**The task**.
Records follow. Copy every line with "ffffff".

Top of Information shown

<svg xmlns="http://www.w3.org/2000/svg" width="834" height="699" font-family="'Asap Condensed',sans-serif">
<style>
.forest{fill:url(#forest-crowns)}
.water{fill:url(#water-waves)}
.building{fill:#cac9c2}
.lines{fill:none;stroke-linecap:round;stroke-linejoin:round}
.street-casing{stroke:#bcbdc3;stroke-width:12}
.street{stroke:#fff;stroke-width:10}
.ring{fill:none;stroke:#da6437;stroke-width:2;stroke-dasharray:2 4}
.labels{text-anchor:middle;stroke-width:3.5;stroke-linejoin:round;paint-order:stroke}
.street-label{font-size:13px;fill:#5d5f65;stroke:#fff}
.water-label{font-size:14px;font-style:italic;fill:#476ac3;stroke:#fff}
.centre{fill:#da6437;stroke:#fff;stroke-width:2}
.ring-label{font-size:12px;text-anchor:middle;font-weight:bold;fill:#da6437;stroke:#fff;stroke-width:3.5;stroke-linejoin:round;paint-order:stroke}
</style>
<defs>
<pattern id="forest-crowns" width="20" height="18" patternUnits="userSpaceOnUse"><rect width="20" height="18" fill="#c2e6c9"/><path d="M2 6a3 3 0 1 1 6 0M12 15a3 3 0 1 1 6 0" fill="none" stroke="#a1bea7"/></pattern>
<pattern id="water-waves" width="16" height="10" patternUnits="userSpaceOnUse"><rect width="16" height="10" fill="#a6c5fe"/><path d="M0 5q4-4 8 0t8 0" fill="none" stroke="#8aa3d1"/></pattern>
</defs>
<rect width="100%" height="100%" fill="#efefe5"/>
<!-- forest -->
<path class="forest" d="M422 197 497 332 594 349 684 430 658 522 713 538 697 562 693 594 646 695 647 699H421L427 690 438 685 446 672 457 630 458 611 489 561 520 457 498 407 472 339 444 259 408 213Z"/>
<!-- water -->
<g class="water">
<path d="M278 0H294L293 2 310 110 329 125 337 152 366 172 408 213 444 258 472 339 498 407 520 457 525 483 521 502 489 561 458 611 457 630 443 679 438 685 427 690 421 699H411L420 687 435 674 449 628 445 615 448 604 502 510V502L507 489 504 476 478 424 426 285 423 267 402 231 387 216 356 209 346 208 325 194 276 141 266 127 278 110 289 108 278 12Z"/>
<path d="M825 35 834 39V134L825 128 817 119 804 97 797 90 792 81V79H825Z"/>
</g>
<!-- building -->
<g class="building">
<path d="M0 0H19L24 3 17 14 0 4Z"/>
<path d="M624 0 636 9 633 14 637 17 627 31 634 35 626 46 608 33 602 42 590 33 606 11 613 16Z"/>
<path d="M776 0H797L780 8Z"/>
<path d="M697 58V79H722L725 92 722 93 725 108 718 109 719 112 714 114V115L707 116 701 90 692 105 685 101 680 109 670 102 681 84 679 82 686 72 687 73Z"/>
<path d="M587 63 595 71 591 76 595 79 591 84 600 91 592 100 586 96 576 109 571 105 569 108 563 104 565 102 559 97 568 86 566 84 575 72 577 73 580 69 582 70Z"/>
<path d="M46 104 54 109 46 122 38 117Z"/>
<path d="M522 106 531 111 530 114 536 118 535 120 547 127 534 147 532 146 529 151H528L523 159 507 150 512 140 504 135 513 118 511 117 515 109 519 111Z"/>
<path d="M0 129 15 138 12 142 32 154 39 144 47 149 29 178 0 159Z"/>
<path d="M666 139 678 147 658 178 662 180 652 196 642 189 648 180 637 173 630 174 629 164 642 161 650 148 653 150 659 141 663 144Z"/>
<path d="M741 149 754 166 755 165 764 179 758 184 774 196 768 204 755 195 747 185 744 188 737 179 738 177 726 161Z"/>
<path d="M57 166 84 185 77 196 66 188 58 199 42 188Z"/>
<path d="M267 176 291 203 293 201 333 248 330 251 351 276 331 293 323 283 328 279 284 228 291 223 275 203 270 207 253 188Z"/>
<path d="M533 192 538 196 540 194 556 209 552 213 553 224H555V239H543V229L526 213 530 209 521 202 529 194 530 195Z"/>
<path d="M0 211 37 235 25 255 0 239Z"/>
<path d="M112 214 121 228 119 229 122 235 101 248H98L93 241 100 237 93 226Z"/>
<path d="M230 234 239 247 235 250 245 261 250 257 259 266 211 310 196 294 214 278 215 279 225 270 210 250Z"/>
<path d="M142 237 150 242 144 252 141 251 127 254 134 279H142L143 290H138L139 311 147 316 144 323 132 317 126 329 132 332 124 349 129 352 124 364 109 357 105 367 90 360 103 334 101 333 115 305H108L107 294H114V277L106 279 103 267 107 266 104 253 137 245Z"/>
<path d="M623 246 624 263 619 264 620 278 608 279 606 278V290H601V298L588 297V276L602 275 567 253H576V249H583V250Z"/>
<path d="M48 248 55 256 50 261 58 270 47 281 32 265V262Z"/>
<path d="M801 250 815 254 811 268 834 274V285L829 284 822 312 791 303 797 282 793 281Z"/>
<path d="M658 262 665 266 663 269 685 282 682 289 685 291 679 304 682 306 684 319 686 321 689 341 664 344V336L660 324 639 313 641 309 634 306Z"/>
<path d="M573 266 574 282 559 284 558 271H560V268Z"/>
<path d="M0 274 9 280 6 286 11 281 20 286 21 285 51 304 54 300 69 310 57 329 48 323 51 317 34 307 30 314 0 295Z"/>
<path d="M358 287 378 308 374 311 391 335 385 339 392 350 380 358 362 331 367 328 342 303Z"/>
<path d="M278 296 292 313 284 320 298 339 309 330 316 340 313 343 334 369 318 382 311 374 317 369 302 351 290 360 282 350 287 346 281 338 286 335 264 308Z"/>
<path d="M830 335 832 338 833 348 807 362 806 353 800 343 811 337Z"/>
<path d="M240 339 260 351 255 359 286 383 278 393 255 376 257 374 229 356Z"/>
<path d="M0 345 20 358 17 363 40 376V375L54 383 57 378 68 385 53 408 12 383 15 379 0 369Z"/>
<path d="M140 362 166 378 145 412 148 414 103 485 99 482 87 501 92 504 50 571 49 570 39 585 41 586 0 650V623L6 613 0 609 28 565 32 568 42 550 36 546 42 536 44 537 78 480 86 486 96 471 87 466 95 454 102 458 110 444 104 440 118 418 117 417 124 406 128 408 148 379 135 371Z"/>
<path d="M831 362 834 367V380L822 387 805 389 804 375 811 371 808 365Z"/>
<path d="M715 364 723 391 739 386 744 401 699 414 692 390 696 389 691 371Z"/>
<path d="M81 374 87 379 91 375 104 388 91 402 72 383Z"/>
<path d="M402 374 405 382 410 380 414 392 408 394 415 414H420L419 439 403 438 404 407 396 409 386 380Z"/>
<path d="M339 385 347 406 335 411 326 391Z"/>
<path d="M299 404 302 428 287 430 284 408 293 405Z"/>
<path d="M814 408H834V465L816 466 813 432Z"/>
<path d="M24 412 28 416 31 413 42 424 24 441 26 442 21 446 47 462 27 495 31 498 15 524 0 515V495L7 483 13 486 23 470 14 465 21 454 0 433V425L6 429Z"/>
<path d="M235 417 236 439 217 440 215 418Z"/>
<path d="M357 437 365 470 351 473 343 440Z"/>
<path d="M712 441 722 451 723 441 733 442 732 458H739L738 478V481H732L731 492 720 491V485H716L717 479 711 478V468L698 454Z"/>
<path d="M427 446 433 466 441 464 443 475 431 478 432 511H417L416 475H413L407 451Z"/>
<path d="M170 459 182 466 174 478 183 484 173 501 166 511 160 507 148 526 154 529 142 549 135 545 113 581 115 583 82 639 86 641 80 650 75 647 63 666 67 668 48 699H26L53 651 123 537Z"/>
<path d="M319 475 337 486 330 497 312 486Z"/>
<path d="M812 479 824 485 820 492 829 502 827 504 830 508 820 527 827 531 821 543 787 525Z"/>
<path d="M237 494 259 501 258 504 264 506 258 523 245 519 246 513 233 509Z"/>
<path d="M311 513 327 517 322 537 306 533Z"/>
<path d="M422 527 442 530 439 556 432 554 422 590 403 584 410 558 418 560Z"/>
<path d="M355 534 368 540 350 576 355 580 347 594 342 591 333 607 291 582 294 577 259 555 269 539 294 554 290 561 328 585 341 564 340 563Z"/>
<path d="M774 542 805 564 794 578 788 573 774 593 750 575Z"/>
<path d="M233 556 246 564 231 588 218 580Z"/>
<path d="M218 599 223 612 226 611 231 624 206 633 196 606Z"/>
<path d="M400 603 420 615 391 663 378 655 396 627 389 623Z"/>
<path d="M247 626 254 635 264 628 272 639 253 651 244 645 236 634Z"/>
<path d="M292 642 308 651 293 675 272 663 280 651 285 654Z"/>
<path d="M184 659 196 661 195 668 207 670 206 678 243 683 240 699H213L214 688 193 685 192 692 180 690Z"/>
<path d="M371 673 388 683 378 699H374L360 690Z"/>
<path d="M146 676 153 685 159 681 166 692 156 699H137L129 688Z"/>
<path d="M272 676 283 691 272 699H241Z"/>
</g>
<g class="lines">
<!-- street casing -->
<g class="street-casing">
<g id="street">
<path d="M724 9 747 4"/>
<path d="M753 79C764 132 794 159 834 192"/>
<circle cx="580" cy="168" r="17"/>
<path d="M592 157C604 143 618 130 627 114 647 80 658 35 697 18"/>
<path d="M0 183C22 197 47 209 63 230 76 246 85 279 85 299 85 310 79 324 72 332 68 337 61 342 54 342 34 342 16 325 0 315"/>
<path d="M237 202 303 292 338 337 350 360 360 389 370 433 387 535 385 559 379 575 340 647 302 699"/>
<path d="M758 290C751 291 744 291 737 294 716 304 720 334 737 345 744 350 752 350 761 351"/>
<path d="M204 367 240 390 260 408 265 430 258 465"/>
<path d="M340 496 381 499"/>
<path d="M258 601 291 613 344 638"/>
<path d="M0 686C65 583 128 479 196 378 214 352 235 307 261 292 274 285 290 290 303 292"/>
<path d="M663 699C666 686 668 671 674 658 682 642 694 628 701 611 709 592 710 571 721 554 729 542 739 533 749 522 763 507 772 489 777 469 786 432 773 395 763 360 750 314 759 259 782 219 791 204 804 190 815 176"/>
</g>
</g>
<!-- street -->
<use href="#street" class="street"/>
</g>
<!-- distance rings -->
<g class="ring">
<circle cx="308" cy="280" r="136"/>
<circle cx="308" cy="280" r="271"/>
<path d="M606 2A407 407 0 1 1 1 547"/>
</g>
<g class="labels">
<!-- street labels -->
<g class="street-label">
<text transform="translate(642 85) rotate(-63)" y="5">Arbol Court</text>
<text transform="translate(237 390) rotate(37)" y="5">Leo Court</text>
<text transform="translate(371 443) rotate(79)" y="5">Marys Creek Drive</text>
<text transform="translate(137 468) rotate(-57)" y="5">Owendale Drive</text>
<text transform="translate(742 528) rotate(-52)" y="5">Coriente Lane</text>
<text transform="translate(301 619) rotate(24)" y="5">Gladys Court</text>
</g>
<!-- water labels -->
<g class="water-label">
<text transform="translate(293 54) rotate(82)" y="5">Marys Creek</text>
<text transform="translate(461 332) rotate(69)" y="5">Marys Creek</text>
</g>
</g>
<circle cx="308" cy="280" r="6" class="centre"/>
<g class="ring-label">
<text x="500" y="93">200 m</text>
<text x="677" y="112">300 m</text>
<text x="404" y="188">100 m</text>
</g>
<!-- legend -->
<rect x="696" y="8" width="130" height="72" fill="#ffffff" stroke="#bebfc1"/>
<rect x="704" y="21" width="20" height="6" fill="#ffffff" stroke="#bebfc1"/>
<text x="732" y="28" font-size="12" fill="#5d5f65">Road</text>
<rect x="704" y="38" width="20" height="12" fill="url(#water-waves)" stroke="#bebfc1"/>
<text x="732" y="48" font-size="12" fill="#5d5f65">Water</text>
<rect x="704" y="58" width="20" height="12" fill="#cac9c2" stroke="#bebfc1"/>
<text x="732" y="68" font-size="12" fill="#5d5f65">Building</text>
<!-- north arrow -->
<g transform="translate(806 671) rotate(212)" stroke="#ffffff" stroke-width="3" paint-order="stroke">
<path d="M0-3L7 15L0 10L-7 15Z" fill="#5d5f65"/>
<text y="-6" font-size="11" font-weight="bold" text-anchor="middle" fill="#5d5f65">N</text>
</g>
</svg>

Bottom of Information shown

**Output for this task**.
<rect x="696" y="8" width="130" height="72" fill="#ffffff" stroke="#bebfc1"/>
<rect x="704" y="21" width="20" height="6" fill="#ffffff" stroke="#bebfc1"/>
<g transform="translate(806 671) rotate(212)" stroke="#ffffff" stroke-width="3" paint-order="stroke">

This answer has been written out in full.